In PLOS Biology this week you can read about the division of labour between germ cells and soma, the use of RNA interference to study morphogenesis of a giant single-celled organism and a role for RNA mimicry in the assembly of ribosomes.
Multicellular organisms tend to have a set of cells – the germline – which are responsible for propagating the next generation, and are segregated from the somatic cells that do all the work to keep the body functioning. But what exactly drives this? Heather Goldsby, Benjamin Kerr and co-authors, in their new research article, used experimental evolution of digital organisms to show that the mutagenic side-effects of performing metabolic work can themselves trigger germ-soma differentiation in multicellular organisms. They argue that the soma can afford to perform this ‘dirty work’ while germ cells must keep their DNA pristine for future multicellular offspring. Read more in the accompanying synopsis.
Mark Slabodnick, Wallace Marshall and colleagues showcase the use of the giant ciliate Stentor coeruleus as a model for studying morphogenesis and regeneration in single-celled organisms. This aquatic filter feeder has remarkably distinct body parts and is known for its ability to regenerate from a tiny part of itself. This study demonstrates that RNA interference can be used to study it and that a kinase regulator protein Mob1 is required for its normal development and regeneration. You can also read more in the accompanying synopsis.

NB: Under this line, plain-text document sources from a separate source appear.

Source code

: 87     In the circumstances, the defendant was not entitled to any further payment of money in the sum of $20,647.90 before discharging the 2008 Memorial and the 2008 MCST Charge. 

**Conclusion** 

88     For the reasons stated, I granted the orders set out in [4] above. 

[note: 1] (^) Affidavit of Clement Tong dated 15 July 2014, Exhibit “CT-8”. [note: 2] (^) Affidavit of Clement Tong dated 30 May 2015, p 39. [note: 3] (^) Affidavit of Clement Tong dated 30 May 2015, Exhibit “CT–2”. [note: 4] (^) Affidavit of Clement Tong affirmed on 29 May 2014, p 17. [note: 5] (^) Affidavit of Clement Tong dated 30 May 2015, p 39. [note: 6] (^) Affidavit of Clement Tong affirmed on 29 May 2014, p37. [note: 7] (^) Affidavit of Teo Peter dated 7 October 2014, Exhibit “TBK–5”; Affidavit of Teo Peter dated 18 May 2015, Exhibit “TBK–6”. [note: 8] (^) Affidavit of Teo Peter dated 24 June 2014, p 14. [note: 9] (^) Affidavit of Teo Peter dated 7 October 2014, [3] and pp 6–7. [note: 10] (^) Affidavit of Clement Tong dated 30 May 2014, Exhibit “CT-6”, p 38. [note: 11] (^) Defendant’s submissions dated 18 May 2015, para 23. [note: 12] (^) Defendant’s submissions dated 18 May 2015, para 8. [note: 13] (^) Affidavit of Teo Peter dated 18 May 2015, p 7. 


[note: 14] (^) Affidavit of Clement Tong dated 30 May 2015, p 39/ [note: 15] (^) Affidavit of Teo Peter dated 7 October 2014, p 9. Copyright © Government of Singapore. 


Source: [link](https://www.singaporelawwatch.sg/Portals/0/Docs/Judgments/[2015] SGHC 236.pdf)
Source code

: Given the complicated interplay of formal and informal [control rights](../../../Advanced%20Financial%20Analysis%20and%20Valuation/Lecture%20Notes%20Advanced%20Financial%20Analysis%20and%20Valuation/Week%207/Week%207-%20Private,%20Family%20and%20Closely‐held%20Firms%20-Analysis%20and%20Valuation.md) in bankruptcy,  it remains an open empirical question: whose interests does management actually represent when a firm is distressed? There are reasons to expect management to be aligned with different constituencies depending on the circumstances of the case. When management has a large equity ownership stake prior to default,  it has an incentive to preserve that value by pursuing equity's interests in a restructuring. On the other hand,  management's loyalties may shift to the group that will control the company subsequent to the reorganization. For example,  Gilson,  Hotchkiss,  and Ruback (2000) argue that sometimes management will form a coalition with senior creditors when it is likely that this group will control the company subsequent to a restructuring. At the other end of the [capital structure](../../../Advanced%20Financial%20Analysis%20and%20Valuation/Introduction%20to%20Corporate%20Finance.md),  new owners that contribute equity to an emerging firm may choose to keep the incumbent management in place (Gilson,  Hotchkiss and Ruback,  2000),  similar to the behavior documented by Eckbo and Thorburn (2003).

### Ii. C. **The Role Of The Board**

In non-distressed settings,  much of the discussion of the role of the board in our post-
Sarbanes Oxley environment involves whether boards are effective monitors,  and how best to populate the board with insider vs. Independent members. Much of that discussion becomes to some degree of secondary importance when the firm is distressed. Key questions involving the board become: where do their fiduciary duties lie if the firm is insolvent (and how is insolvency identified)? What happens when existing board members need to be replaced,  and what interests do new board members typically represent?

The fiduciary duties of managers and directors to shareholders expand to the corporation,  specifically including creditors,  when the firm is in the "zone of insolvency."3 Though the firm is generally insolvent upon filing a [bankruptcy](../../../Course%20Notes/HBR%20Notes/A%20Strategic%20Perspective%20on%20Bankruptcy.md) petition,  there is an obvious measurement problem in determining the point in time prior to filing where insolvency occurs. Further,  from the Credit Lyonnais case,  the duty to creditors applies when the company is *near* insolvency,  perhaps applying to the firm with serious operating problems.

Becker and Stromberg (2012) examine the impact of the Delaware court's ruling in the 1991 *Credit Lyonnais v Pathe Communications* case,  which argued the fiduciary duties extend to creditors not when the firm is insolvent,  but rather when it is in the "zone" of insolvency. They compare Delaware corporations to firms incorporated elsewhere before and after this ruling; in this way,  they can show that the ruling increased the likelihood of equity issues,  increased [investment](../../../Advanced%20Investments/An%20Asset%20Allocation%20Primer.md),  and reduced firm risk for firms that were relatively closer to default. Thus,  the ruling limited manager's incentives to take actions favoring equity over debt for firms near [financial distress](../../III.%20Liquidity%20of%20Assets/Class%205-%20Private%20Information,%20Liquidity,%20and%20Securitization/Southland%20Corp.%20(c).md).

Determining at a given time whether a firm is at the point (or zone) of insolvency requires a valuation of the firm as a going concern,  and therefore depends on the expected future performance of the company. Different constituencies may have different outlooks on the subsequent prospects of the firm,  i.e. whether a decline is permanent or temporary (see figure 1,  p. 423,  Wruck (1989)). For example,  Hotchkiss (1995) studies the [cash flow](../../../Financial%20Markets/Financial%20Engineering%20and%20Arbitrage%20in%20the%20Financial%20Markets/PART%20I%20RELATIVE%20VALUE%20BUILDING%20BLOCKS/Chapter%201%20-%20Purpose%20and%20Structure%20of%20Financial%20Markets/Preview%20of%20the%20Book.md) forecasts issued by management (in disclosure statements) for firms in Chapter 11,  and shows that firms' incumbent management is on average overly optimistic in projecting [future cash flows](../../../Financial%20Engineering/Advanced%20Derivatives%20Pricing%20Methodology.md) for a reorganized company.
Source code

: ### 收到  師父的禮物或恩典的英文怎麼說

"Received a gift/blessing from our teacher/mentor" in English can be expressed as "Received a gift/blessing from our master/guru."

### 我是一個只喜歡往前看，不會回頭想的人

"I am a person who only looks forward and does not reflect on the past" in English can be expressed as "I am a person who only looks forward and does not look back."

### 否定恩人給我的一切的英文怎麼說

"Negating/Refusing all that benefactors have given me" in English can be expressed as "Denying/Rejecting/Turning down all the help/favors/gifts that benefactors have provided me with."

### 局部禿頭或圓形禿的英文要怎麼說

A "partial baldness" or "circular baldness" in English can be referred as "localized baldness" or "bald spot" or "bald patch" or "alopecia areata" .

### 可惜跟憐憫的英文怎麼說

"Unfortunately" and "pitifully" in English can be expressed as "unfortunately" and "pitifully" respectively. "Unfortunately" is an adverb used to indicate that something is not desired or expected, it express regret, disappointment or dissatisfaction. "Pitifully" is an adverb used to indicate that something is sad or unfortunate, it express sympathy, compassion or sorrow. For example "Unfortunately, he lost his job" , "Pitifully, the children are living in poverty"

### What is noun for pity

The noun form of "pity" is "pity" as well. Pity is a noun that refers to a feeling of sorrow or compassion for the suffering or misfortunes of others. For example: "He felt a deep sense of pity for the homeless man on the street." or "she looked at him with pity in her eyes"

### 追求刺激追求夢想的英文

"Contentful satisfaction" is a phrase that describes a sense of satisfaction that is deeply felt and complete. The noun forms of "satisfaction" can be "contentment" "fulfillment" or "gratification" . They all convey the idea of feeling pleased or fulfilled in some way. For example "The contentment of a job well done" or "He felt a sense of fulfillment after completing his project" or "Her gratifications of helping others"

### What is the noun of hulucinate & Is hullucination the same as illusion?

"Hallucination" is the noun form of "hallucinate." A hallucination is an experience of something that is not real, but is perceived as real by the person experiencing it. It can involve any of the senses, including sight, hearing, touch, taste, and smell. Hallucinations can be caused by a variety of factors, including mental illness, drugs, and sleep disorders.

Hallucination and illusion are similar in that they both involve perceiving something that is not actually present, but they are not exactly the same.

The Ribosome is a large and very complex molecular machine, found in all living cells and responsible for protein synthesis – the process by which new ribosomes are assembled is similarly complex. In their new research paper, Jérôme Loc’h, Nicolas Leulliot and colleagues determine the structure of the ribosome assembly factor Fap7 bound to a ribosomal protein, revealing that it chaperones a crucial step in the maturation of the nascent ribosome, using RNA mimicry and regulated by ATP hydrolysis.